[Date Prev][Date Next][Thread Prev][Thread Next][Date Index][Thread Index]
Re: Unicode string literals
From: |
Marc Nieper-Wißkirchen |
Subject: |
Re: Unicode string literals |
Date: |
Thu, 30 Apr 2020 12:23:27 +0200 |
Hi Bruno,
thank you very much for your reply.
Am Do., 30. Apr. 2020 um 12:06 Uhr schrieb Bruno Haible <address@hidden>:
[...]
> Unfortunately, we cannot provide such macros. The reason is that the
> translation from the source file's encoding to UTF-8/UTF-16/UTF-32 must
> be done by the compiler, if you want to be able to write
> static uint8_t my_string[] = u8"Wißkirchen";
For a compiler that supports the "u8" prefix, which is defined by C11,
the compiler should do the translation from the source file encoding
to UTF-8. I was hoping that compilers not supporting enough of C11
would have some other way to translate from the source file encoding
to UTF-8, which could be exploited by Gnulib.
> Your best bet is
> 1) For UTF-8 encoded strings, ensure that your source code is UTF-8
> encoded, or use escapes, like in gnulib/tests/uniwidth/test-u8-width.c.

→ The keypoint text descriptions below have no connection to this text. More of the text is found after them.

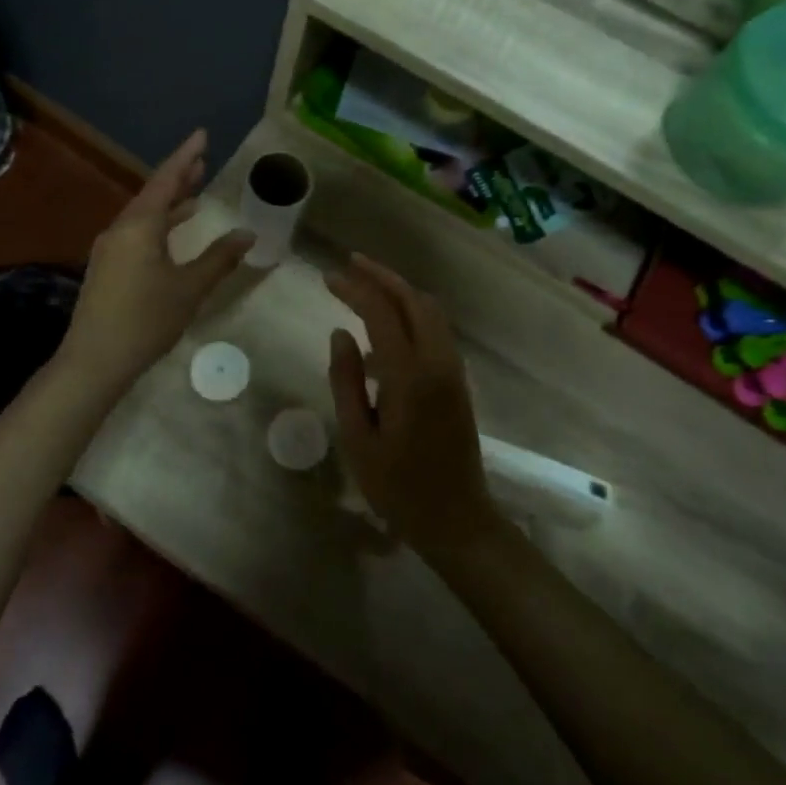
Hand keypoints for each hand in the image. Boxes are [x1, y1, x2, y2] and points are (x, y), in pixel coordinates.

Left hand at [60, 129, 253, 394]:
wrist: (94, 360)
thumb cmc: (146, 320)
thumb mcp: (189, 288)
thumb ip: (219, 258)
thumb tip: (247, 234)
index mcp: (139, 226)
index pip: (165, 180)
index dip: (185, 156)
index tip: (202, 135)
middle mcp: (120, 229)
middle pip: (152, 193)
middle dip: (178, 177)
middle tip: (202, 160)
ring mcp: (110, 248)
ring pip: (143, 215)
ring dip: (169, 203)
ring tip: (194, 193)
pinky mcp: (107, 267)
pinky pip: (136, 232)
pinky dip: (158, 225)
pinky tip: (171, 235)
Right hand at [325, 255, 498, 557]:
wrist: (457, 520)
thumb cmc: (398, 487)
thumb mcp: (357, 438)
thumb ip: (346, 381)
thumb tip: (340, 333)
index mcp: (410, 376)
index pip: (381, 313)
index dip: (354, 289)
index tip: (327, 278)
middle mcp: (438, 362)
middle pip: (413, 300)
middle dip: (381, 276)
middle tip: (349, 264)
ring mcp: (453, 369)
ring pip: (430, 311)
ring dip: (399, 290)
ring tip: (366, 282)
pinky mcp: (458, 379)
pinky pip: (436, 329)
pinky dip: (412, 311)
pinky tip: (386, 322)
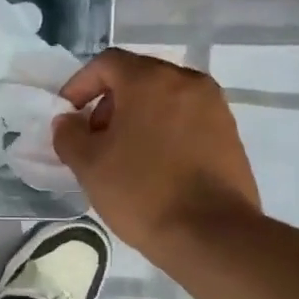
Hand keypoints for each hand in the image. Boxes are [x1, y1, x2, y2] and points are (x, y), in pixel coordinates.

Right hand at [53, 49, 260, 253]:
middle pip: (138, 78)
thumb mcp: (89, 165)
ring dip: (137, 118)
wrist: (211, 234)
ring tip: (123, 156)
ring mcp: (215, 108)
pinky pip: (186, 120)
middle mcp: (188, 82)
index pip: (107, 63)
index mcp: (151, 80)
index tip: (68, 116)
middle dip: (108, 103)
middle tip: (94, 138)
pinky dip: (163, 131)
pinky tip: (153, 167)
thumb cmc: (142, 191)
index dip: (80, 84)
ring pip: (164, 99)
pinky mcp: (230, 135)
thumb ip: (69, 135)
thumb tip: (68, 122)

Using escapes for non-ASCII characters, it will work whenever the
execution character set of the compiler is compatible with ASCII,
right?
> 2) For UTF-16 encoded strings, which you'll need only on Windows,
> write L"Wißkirchen". Or use hex codes, like in
> gnulib/tests/uniwidth/test-u16-width.c.
> 3) Don't use UTF-32 encoded strings. Or use hex codes, like in
> gnulib/tests/uniwidth/test-u32-width.c.

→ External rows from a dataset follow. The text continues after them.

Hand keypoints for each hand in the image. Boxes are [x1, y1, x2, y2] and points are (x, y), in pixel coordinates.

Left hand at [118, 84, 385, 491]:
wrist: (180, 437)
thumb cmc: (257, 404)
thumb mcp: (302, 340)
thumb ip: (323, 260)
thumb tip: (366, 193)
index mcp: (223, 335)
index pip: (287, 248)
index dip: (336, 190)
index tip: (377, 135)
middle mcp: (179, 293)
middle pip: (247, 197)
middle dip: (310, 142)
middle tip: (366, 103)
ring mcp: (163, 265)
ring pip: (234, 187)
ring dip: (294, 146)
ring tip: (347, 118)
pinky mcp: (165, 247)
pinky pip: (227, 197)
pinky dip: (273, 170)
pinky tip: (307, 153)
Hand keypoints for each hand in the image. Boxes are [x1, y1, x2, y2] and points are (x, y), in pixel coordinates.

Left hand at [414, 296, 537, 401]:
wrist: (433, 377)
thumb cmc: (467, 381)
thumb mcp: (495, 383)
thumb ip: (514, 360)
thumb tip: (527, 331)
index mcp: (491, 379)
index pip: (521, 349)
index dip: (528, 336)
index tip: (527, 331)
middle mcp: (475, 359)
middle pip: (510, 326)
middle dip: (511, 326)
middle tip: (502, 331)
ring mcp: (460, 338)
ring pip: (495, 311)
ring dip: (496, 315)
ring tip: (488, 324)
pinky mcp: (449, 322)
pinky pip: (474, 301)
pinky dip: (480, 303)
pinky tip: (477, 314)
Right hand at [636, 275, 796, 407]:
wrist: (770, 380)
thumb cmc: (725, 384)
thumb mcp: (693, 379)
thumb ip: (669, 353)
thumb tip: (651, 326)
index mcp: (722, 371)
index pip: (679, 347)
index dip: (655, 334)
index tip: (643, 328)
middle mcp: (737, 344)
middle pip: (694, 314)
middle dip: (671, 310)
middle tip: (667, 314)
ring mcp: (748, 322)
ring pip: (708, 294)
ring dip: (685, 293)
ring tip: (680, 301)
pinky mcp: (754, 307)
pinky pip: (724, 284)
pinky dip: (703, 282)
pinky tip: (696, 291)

These two are less important for me; I mentioned them to have a full
set of macros.
>
> > Similarly, something like
> >
> > #define ASCII(s) (u8 ## s [0])
> >
> > for pre-C2x systems would be nice so that ASCII("c") expands into the
> > ASCII code point of the character `c'.
>
> What's the point of this one? Why not just write 'c'?
I was thinking of a system whose execution character set is not
compatible with ASCII. Or are those excluded in general by Gnulib?
Thanks again,
Marc